Next we want to aggregate the data from our multiple runs at particular core counts - remember that, in this case, we want the minimum timing (maximum performance) from the runs to use to compute the performance. To complete these steps we are going to make use of the VisiData tool which allows us to manipulate and visualise tabular data in the terminal.

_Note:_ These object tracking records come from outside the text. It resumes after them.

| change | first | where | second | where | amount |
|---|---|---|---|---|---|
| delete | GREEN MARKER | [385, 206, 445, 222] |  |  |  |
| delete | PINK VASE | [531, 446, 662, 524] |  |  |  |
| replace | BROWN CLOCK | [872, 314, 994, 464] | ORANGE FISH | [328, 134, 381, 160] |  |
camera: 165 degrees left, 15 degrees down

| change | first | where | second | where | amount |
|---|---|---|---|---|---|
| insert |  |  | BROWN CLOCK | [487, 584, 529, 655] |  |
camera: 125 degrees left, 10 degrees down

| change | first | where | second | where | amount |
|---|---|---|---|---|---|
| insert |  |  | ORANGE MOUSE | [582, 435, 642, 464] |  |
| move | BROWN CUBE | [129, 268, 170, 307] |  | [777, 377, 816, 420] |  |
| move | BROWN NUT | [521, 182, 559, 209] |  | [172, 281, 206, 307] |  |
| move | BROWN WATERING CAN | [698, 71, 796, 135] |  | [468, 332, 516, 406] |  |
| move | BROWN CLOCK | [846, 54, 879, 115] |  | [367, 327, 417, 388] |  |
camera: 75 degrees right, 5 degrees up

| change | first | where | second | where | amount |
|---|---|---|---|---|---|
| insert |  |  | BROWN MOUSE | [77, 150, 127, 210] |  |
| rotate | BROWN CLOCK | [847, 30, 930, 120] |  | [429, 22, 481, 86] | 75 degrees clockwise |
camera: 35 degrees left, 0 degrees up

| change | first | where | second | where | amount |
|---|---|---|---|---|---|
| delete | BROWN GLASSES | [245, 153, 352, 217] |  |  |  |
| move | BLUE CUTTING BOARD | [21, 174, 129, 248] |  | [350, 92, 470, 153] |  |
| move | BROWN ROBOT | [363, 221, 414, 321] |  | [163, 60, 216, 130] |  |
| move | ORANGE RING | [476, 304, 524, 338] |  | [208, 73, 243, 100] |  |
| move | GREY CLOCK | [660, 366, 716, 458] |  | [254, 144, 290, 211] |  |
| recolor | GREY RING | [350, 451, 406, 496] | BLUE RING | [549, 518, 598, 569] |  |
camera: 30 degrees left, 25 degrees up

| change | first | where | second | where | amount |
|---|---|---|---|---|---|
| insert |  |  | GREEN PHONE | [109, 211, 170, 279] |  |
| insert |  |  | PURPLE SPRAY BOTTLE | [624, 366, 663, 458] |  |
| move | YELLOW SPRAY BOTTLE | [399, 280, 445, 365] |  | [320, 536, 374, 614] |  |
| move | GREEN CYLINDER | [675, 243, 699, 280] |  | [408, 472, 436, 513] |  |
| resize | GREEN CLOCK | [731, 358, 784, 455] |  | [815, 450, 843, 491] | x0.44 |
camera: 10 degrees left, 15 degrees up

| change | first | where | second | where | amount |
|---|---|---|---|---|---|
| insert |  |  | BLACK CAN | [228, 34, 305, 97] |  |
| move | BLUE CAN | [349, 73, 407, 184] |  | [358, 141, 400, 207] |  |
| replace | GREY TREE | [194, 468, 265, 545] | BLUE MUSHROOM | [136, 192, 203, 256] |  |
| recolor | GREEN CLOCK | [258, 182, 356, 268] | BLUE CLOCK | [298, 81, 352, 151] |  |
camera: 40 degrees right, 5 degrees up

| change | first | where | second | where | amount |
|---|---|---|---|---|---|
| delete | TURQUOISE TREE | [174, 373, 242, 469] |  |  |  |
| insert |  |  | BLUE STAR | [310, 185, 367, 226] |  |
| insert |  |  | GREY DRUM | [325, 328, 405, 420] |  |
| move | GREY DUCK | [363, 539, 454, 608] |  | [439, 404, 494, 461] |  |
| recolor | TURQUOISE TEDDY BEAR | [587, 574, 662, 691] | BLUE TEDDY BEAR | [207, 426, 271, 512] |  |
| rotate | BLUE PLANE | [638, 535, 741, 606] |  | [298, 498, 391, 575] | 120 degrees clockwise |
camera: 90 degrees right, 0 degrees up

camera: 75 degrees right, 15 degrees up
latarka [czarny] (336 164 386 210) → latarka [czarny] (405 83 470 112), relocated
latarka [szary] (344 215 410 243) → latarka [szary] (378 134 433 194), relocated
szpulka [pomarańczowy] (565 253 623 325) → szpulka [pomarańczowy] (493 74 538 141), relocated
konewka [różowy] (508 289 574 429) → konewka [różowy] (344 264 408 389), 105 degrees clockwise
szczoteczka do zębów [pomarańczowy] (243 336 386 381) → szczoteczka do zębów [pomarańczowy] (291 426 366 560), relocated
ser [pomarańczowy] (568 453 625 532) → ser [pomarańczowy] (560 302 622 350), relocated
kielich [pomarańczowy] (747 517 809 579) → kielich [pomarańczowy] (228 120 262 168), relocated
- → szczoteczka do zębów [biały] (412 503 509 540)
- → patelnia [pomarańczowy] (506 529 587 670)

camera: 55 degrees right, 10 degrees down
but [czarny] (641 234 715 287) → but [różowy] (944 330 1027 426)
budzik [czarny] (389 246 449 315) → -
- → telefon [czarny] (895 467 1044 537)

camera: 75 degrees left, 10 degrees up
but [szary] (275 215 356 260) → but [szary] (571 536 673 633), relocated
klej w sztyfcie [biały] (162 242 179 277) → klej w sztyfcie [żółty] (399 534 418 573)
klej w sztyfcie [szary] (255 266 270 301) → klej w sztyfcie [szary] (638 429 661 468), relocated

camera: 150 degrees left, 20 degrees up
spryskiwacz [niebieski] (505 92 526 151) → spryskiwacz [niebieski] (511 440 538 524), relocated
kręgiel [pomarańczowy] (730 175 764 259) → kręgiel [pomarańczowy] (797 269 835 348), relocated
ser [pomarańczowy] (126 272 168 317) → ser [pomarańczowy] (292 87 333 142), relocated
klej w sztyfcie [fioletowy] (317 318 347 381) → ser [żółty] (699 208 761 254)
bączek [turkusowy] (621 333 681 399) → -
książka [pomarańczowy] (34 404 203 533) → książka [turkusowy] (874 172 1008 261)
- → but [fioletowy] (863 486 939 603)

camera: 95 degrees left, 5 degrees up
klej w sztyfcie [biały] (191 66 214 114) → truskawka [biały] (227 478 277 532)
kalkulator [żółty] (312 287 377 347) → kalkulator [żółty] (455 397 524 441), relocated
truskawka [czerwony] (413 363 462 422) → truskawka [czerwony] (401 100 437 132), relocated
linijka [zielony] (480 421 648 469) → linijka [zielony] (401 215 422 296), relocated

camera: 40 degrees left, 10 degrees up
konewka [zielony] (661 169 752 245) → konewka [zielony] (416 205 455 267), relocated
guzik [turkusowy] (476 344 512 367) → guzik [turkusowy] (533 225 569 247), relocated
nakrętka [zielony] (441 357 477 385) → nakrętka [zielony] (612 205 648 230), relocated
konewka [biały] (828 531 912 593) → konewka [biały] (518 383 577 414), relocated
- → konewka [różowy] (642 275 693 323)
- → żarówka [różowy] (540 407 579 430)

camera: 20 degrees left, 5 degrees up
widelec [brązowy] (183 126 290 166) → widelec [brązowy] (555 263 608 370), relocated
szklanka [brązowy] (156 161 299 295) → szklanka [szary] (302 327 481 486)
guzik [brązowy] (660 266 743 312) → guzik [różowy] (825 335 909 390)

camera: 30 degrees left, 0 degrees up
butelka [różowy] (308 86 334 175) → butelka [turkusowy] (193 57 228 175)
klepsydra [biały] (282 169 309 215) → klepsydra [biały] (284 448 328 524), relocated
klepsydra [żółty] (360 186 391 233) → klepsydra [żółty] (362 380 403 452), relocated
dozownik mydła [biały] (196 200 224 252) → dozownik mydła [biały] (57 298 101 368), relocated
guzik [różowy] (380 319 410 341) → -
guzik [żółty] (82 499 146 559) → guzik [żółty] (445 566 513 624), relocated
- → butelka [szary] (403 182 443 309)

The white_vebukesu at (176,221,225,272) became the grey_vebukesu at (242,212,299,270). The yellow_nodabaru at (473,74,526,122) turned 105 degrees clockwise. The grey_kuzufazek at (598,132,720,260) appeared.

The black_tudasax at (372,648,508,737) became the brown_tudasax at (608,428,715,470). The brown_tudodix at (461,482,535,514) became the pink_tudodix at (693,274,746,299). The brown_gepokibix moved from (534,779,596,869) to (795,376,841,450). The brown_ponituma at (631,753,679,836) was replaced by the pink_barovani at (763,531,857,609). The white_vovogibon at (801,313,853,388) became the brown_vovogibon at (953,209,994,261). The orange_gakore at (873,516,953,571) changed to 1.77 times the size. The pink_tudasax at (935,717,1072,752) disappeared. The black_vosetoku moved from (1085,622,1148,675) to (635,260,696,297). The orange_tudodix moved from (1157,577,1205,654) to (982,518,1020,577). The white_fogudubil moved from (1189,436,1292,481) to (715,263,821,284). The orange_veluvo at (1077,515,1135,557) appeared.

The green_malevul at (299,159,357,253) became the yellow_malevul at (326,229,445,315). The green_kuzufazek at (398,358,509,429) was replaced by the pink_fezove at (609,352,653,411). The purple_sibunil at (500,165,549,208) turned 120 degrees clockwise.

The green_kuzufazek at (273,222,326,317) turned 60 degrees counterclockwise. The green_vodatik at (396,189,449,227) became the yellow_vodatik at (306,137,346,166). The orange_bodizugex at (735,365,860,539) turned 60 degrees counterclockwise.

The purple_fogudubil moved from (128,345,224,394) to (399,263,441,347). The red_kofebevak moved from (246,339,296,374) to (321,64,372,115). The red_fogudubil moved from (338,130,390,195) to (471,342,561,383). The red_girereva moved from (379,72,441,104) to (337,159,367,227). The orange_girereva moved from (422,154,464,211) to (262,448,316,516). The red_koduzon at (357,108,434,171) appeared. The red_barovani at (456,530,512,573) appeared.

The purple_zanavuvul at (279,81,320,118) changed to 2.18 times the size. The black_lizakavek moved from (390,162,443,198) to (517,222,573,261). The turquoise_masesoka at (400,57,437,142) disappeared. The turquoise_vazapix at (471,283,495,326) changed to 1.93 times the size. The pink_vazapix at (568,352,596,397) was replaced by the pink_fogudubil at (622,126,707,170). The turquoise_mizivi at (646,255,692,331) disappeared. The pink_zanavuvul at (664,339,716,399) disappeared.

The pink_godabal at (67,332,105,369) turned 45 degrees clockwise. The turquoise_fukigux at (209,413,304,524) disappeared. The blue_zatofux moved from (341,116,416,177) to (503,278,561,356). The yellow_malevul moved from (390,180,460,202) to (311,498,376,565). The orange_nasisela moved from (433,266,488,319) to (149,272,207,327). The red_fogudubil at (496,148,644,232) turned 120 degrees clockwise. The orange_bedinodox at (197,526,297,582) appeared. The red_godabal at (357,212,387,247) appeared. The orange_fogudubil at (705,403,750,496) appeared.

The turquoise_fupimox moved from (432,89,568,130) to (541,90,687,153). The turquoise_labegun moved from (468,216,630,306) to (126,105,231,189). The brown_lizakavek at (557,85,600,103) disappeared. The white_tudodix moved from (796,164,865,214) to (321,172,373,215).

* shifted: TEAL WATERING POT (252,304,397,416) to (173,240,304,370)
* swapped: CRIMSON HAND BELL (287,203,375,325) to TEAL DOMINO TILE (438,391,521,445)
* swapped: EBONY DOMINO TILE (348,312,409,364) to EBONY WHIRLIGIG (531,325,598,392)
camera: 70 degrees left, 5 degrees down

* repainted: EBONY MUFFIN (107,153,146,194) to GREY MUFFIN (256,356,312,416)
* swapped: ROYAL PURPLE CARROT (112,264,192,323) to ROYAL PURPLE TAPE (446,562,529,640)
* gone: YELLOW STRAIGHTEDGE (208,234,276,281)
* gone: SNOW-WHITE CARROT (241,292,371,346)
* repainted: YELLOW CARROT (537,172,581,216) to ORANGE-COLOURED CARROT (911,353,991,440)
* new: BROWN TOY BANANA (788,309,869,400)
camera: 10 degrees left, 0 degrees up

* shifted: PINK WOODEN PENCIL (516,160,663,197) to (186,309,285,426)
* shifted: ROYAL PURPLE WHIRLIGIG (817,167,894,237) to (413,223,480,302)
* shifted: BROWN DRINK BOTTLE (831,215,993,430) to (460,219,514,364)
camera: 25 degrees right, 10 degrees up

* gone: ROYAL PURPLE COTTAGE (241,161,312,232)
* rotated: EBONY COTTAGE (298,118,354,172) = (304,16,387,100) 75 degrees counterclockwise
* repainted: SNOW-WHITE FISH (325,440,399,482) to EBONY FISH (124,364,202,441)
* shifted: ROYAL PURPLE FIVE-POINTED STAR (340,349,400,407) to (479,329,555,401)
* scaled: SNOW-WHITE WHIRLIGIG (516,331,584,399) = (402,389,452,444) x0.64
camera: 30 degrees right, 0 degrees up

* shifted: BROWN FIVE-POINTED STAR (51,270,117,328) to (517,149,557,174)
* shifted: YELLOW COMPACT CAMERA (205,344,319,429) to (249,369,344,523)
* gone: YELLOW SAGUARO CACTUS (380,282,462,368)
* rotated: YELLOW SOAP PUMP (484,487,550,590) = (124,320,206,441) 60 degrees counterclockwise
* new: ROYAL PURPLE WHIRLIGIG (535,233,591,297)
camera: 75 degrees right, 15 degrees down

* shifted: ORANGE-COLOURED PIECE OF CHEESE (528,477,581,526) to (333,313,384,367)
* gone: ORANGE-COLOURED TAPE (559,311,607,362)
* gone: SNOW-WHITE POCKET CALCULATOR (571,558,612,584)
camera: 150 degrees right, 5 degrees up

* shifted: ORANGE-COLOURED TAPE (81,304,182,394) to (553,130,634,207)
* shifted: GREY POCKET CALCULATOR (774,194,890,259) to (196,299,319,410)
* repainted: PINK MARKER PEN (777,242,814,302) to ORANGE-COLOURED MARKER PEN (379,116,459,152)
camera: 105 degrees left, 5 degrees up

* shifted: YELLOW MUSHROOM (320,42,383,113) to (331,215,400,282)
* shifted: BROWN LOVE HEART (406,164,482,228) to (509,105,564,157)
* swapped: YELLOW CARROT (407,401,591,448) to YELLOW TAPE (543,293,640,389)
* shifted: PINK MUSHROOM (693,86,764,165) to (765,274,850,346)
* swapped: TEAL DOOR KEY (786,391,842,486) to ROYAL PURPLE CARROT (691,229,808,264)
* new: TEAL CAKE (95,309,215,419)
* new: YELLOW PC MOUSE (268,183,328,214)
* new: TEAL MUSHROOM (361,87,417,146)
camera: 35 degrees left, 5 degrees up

As well as printing the timing data to the screen, the sharpen-data.py program also produces a file called benchmark_runs.csv with the data in CSV (comma-separated value) format that we can use with VisiData. Let’s load the timing data into VisiData:

module load cray-python
module load visidata
vd benchmark_runs.csv
 Cores | Size     | Calc  | Overall ║
 16    | 0.434280 | 0.181 | 0.450   ║
 2     | 0.434280 | 1.432 | 1.684   ║
 4     | 0.434280 | 0.727 | 0.982   ║
 256   | 0.434280 | 0.016 | 0.310   ║
 128   | 0.434280 | 0.029 | 0.314   ║
 64    | 0.434280 | 0.053 | 0.326   ║
 1     | 0.434280 | 2.844 | 3.096   ║
 256   | 0.434280 | 0.016 | 0.314   ║
 32    | 0.434280 | 0.093 | 0.362   ║
 8     | 0.434280 | 0.360 | 0.615   ║
 8     | 0.434280 | 0.360 | 0.618   ║
 128   | 0.434280 | 0.029 | 0.316   ║
 64    | 0.434280 | 0.053 | 0.327   ║
 32    | 0.434280 | 0.093 | 0.364   ║
 2     | 0.434280 | 1.446 | 1.770   ║
 2     | 0.434280 | 1.432 | 1.685   ║
 4     | 0.434280 | 0.727 | 0.984   ║
 16    | 0.434280 | 0.187 | 0.457   ║
 1     | 0.434280 | 2.857 | 3.118   ║
 32    | 0.434280 | 0.094 | 0.363   ║
 256   | 0.434280 | 0.016 | 0.309   ║
1› benchmark_runs| user_macros | saul.pw/VisiData v2.1 | opening benchmark_runs.csv a           27 rows 

Your terminal will now show a spreadsheet interface with the timing data from your benchmark runs. You can navigate between different cells using the arrow keys on your keyboard or by using your mouse.

We are now going to use VisiData to aggregate the timing data from our runs. To do this, we first need to let the tool know what type of numerical data is in each of the columns.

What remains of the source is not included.